- **Exercise requirements**: Exact reproductions of all the entries, please, and no pictures.

- **Given information**:
::::
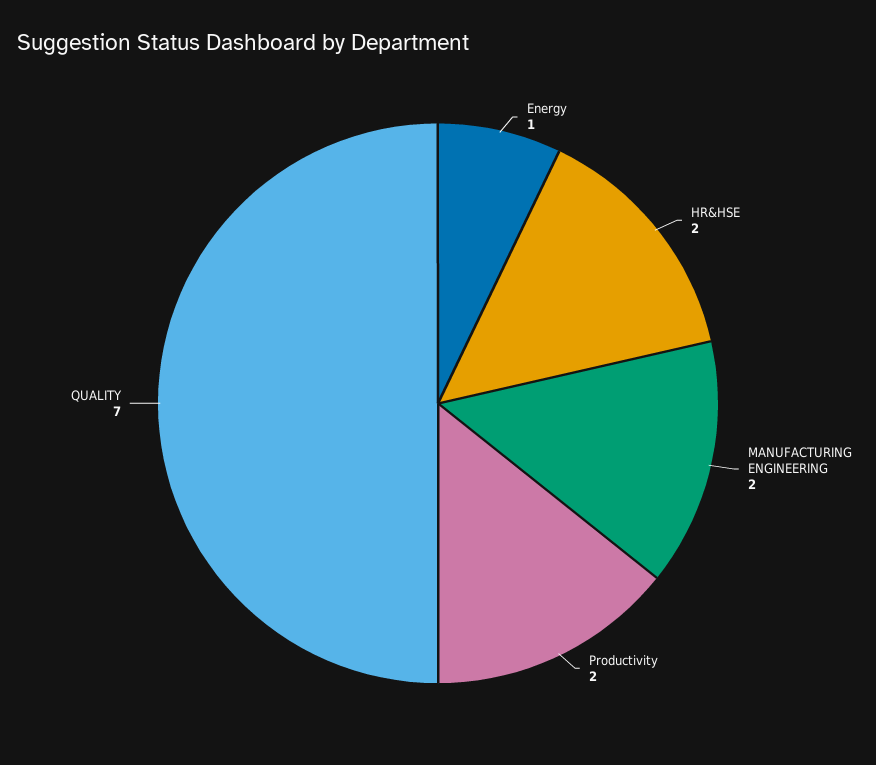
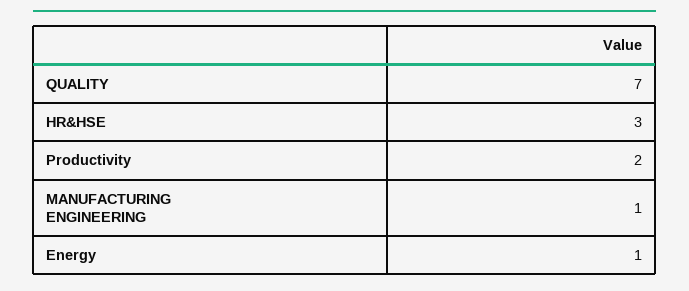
  {
    "Energy": 1,
-   "HR&HSE": 2,
+   "HR&HSE": 3,
-   "MANUFACTURING ENGINEERING": 2,
+   "MANUFACTURING ENGINEERING": 1,
    "Productivity": 2,
    "QUALITY": 7
  }

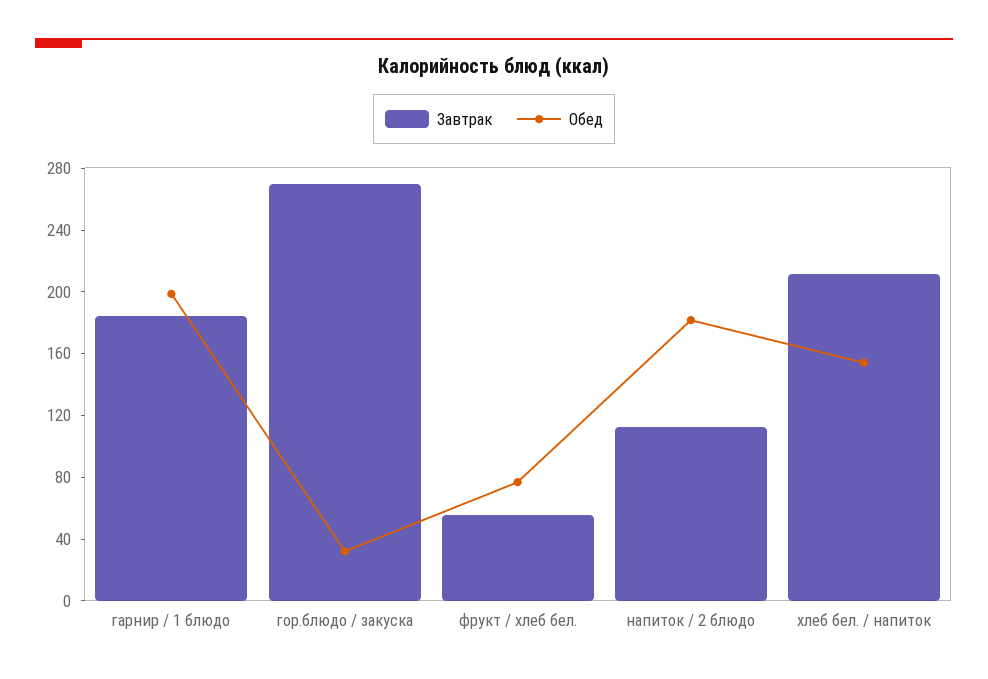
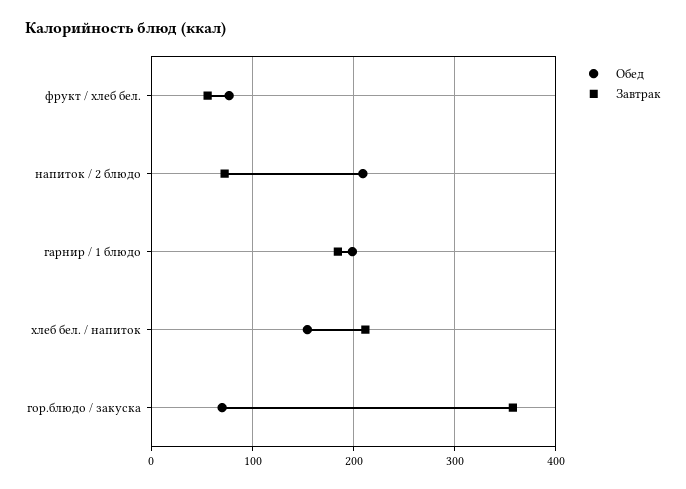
  {
    "Завтрак": {
      "гарнир / 1 блюдо": 180,
-     "гор.блюдо / закуска": 270,
+     "гор.блюдо / закуска": 360,
      "фрукт / хлеб бел.": 60,
-     "напиток / 2 блюдо": 110,
+     "напиток / 2 блюдо": 70,
      "хлеб бел. / напиток": 210
    },
    "Обед": {
      "гарнир / 1 блюдо": 200,
-     "гор.блюдо / закуска": 30,
+     "гор.блюдо / закуска": 70,
      "фрукт / хлеб бел.": 80,
-     "напиток / 2 блюдо": 180,
+     "напиток / 2 блюдо": 210,
      "хлеб бел. / напиток": 150
    }
  }

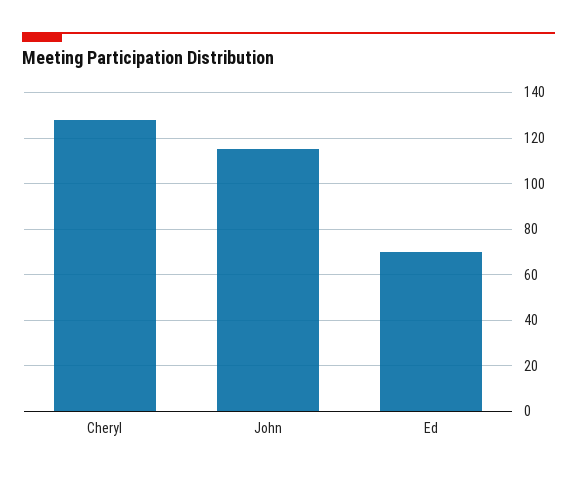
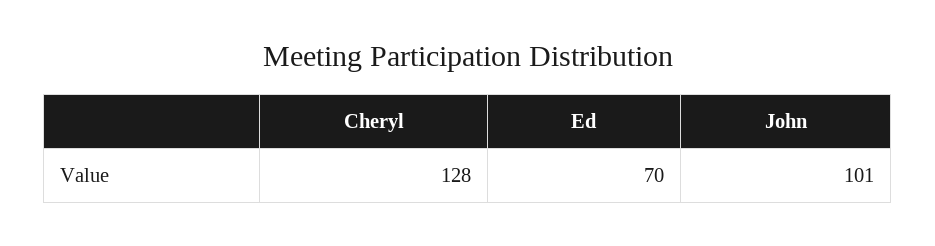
  {
    "Cheryl": 128,
-   "John": 115,
+   "John": 101,
    "Ed": 70
  }

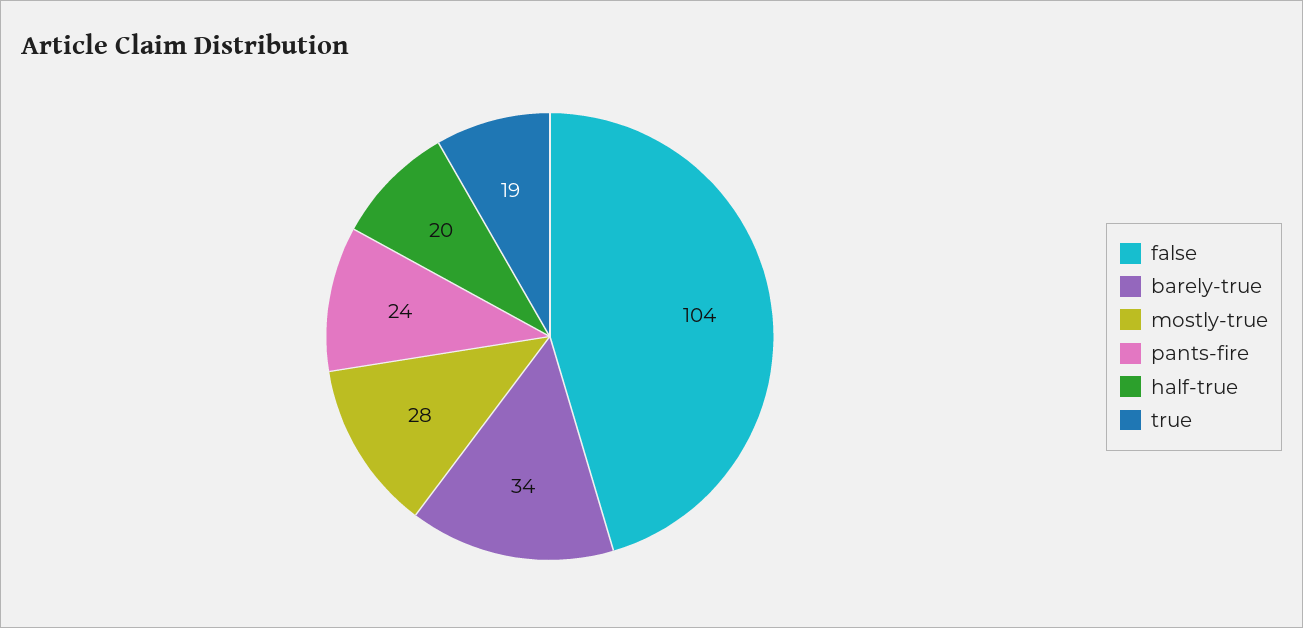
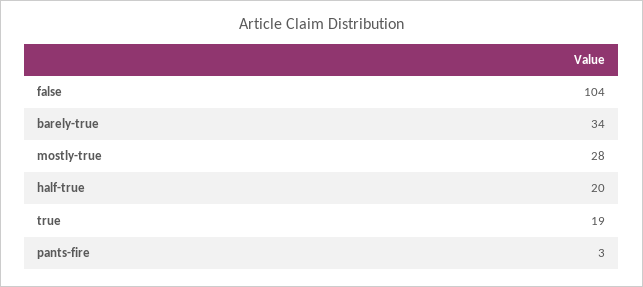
  {
    "false": 104,
    "barely-true": 34,
    "mostly-true": 28,
-   "pants-fire": 24,
+   "pants-fire": 3,
    "half-true": 20,
    "true": 19
  }

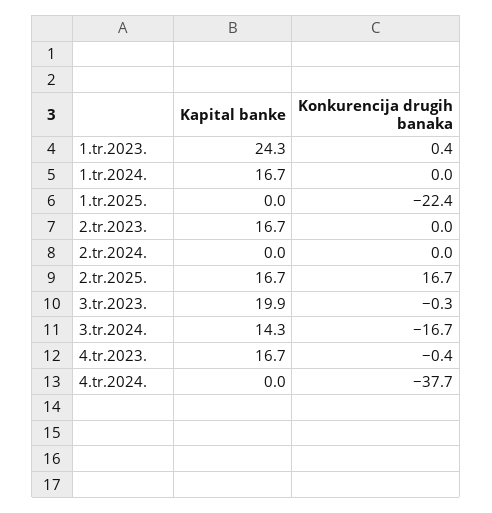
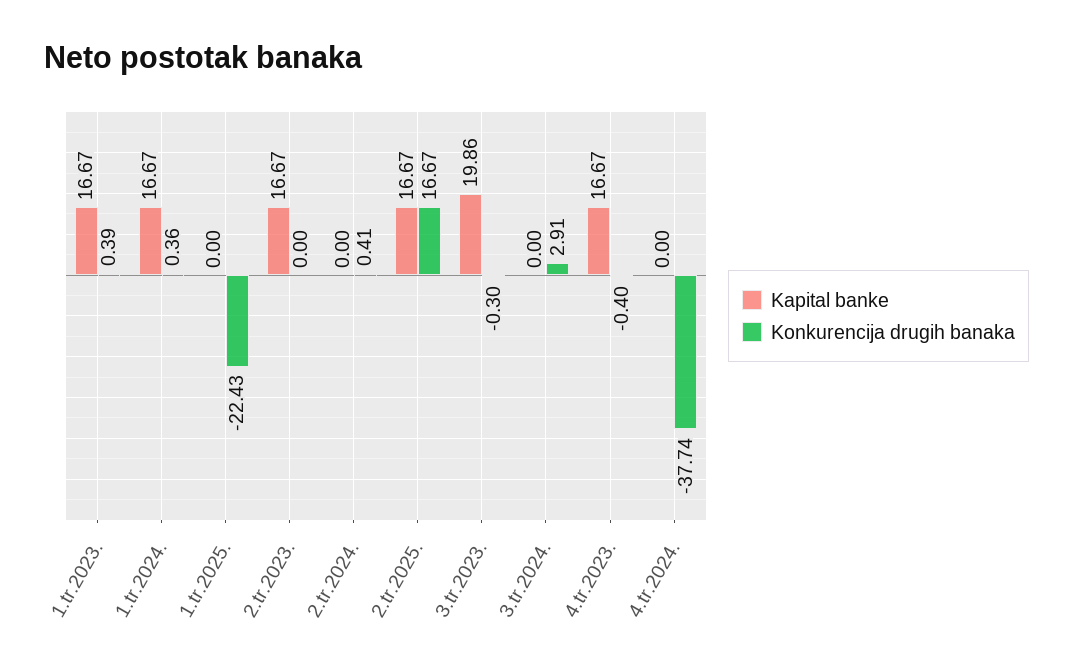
  {
    "Kapital banke": {
-     "1.tr.2023.": 24.3,
+     "1.tr.2023.": 16.67,
      "1.tr.2024.": 16.67,
      "1.tr.2025.": 0,
      "2.tr.2023.": 16.67,
      "2.tr.2024.": 0,
      "2.tr.2025.": 16.67,
      "3.tr.2023.": 19.86,
-     "3.tr.2024.": 14.3,
+     "3.tr.2024.": 0,
      "4.tr.2023.": 16.67,
      "4.tr.2024.": 0
    },
    "Konkurencija drugih banaka": {
      "1.tr.2023.": 0.39,
-     "1.tr.2024.": 0,
+     "1.tr.2024.": 0.36,
      "1.tr.2025.": -22.43,
      "2.tr.2023.": 0,
-     "2.tr.2024.": 0,
+     "2.tr.2024.": 0.41,
      "2.tr.2025.": 16.67,
      "3.tr.2023.": -0.3,
-     "3.tr.2024.": -16.7,
+     "3.tr.2024.": 2.91,
      "4.tr.2023.": -0.4,
      "4.tr.2024.": -37.74
    }
  }

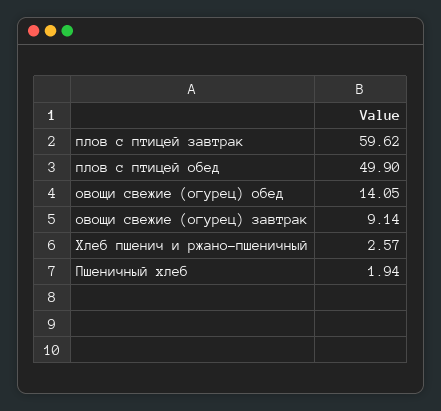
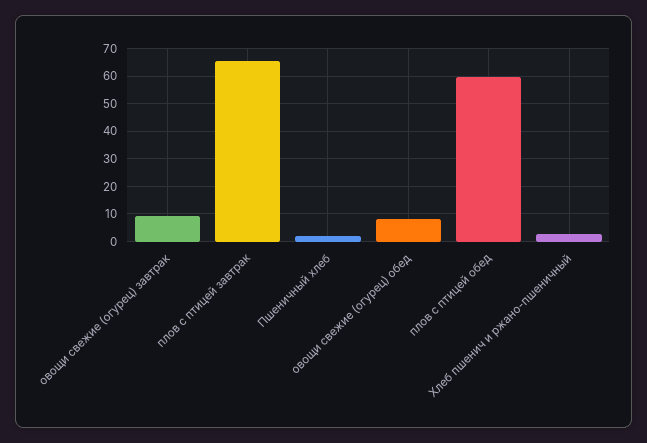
  {
-   "плов с птицей завтрак": 59.62,
+   "плов с птицей завтрак": 65,
-   "плов с птицей обед": 49.9,
+   "плов с птицей обед": 60,
-   "овощи свежие (огурец) обед": 14.05,
+   "овощи свежие (огурец) обед": 7.5,
    "овощи свежие (огурец) завтрак": 9.14,
    "Хлеб пшенич и ржано-пшеничный": 2.57,
    "Пшеничный хлеб": 1.94
  }

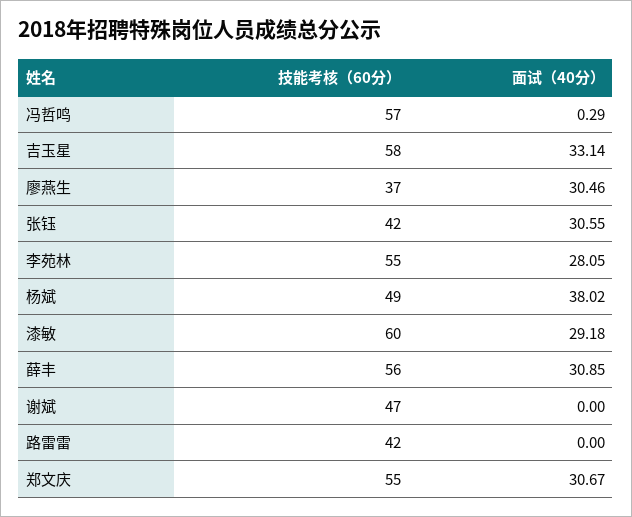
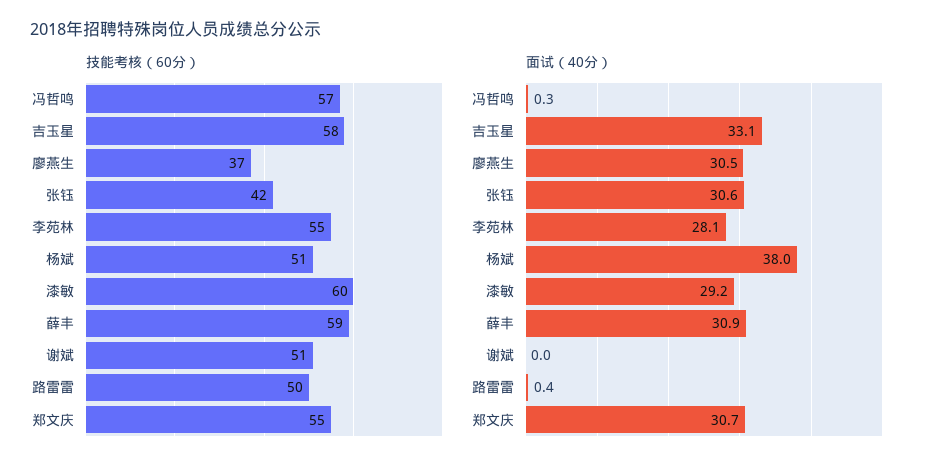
  {
    "技能考核（60分）": {
      "冯哲鸣": 57,
      "吉玉星": 58,
      "廖燕生": 37,
      "张钰": 42,
      "李苑林": 55,
-     "杨斌": 49,
+     "杨斌": 51,
      "漆敏": 60,
-     "薛丰": 56,
+     "薛丰": 59,
-     "谢斌": 47,
+     "谢斌": 51,
-     "路雷雷": 42,
+     "路雷雷": 50,
      "郑文庆": 55
    },
    "面试（40分）": {
      "冯哲鸣": 0.29,
      "吉玉星": 33.14,
      "廖燕生": 30.46,
      "张钰": 30.55,
      "李苑林": 28.05,
      "杨斌": 38.02,
      "漆敏": 29.18,
      "薛丰": 30.85,
      "谢斌": 0,
-     "路雷雷": 0,
+     "路雷雷": 0.4,
      "郑文庆": 30.67
    }
  }

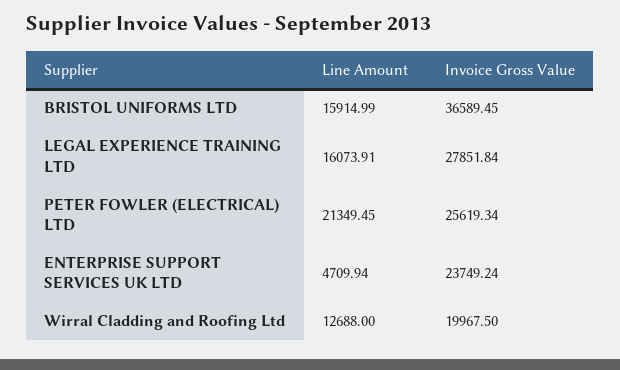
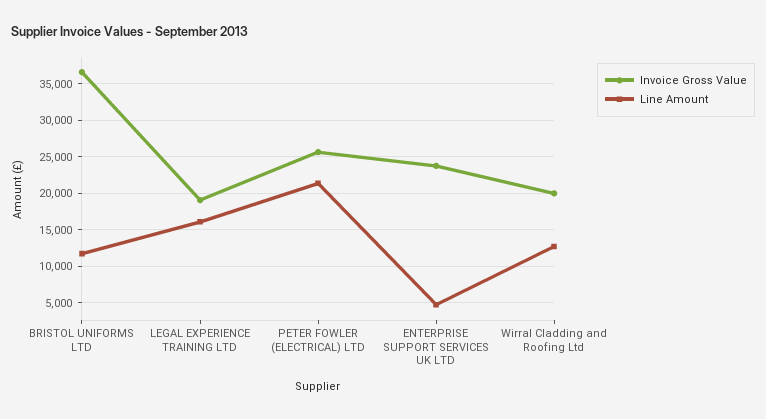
  {
    "Line Amount": {
-     "BRISTOL UNIFORMS LTD": 15914.99,
+     "BRISTOL UNIFORMS LTD": 12000,
      "LEGAL EXPERIENCE TRAINING LTD": 16073.91,
      "PETER FOWLER (ELECTRICAL) LTD": 21349.45,
      "ENTERPRISE SUPPORT SERVICES UK LTD": 4709.94,
      "Wirral Cladding and Roofing Ltd": 12688
    },
    "Invoice Gross Value": {
      "BRISTOL UNIFORMS LTD": 36589.45,
-     "LEGAL EXPERIENCE TRAINING LTD": 27851.84,
+     "LEGAL EXPERIENCE TRAINING LTD": 19000,
      "PETER FOWLER (ELECTRICAL) LTD": 25619.34,
      "ENTERPRISE SUPPORT SERVICES UK LTD": 23749.24,
      "Wirral Cladding and Roofing Ltd": 19967.5
    }
  }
::::
- **Answer area**:
  {
    "Energy": 1,
-   "HR&HSE": 2,
+   "HR&HSE": 3,
-   "MANUFACTURING ENGINEERING": 2,
+   "MANUFACTURING ENGINEERING": 1,
    "Productivity": 2,
    "QUALITY": 7
  }

  {
    "Завтрак": {
      "гарнир / 1 блюдо": 180,
-     "гор.блюдо / закуска": 270,
+     "гор.блюдо / закуска": 360,
      "фрукт / хлеб бел.": 60,
-     "напиток / 2 блюдо": 110,
+     "напиток / 2 блюдо": 70,
      "хлеб бел. / напиток": 210
    },
    "Обед": {
      "гарнир / 1 блюдо": 200,
-     "гор.блюдо / закуска": 30,
+     "гор.блюдо / закуска": 70,
      "фрукт / хлеб бел.": 80,
-     "напиток / 2 блюдо": 180,
+     "напиток / 2 блюдо": 210,
      "хлеб бел. / напиток": 150
    }
  }

  {
    "Cheryl": 128,
-   "John": 115,
+   "John": 101,
    "Ed": 70
  }

  {
    "false": 104,
    "barely-true": 34,
    "mostly-true": 28,
-   "pants-fire": 24,
+   "pants-fire": 3,
    "half-true": 20,
    "true": 19
  }

  {
    "Kapital banke": {
-     "1.tr.2023.": 24.3,
+     "1.tr.2023.": 16.67,
      "1.tr.2024.": 16.67,
      "1.tr.2025.": 0,
      "2.tr.2023.": 16.67,
      "2.tr.2024.": 0,
      "2.tr.2025.": 16.67,
      "3.tr.2023.": 19.86,
-     "3.tr.2024.": 14.3,
+     "3.tr.2024.": 0,
      "4.tr.2023.": 16.67,
      "4.tr.2024.": 0
    },
    "Konkurencija drugih banaka": {
      "1.tr.2023.": 0.39,
-     "1.tr.2024.": 0,
+     "1.tr.2024.": 0.36,
      "1.tr.2025.": -22.43,
      "2.tr.2023.": 0,
-     "2.tr.2024.": 0,
+     "2.tr.2024.": 0.41,
      "2.tr.2025.": 16.67,
      "3.tr.2023.": -0.3,
-     "3.tr.2024.": -16.7,
+     "3.tr.2024.": 2.91,
      "4.tr.2023.": -0.4,
      "4.tr.2024.": -37.74
    }
  }

  {
-   "плов с птицей завтрак": 59.62,
+   "плов с птицей завтрак": 65,
-   "плов с птицей обед": 49.9,
+   "плов с птицей обед": 60,
-   "овощи свежие (огурец) обед": 14.05,
+   "овощи свежие (огурец) обед": 7.5,
    "овощи свежие (огурец) завтрак": 9.14,
    "Хлеб пшенич и ржано-пшеничный": 2.57,
    "Пшеничный хлеб": 1.94
  }

  {
    "技能考核（60分）": {
      "冯哲鸣": 57,
      "吉玉星": 58,
      "廖燕生": 37,
      "张钰": 42,
      "李苑林": 55,
-     "杨斌": 49,
+     "杨斌": 51,
      "漆敏": 60,
-     "薛丰": 56,
+     "薛丰": 59,
-     "谢斌": 47,
+     "谢斌": 51,
-     "路雷雷": 42,
+     "路雷雷": 50,
      "郑文庆": 55
    },
    "面试（40分）": {
      "冯哲鸣": 0.29,
      "吉玉星": 33.14,
      "廖燕生": 30.46,
      "张钰": 30.55,
      "李苑林": 28.05,
      "杨斌": 38.02,
      "漆敏": 29.18,
      "薛丰": 30.85,
      "谢斌": 0,
-     "路雷雷": 0,
+     "路雷雷": 0.4,
      "郑文庆": 30.67
    }
  }

  {
    "Line Amount": {
-     "BRISTOL UNIFORMS LTD": 15914.99,
+     "BRISTOL UNIFORMS LTD": 12000,
      "LEGAL EXPERIENCE TRAINING LTD": 16073.91,
      "PETER FOWLER (ELECTRICAL) LTD": 21349.45,
      "ENTERPRISE SUPPORT SERVICES UK LTD": 4709.94,
      "Wirral Cladding and Roofing Ltd": 12688
    },
    "Invoice Gross Value": {
      "BRISTOL UNIFORMS LTD": 36589.45,
-     "LEGAL EXPERIENCE TRAINING LTD": 27851.84,
+     "LEGAL EXPERIENCE TRAINING LTD": 19000,
      "PETER FOWLER (ELECTRICAL) LTD": 25619.34,
      "ENTERPRISE SUPPORT SERVICES UK LTD": 23749.24,
      "Wirral Cladding and Roofing Ltd": 19967.5
    }
  }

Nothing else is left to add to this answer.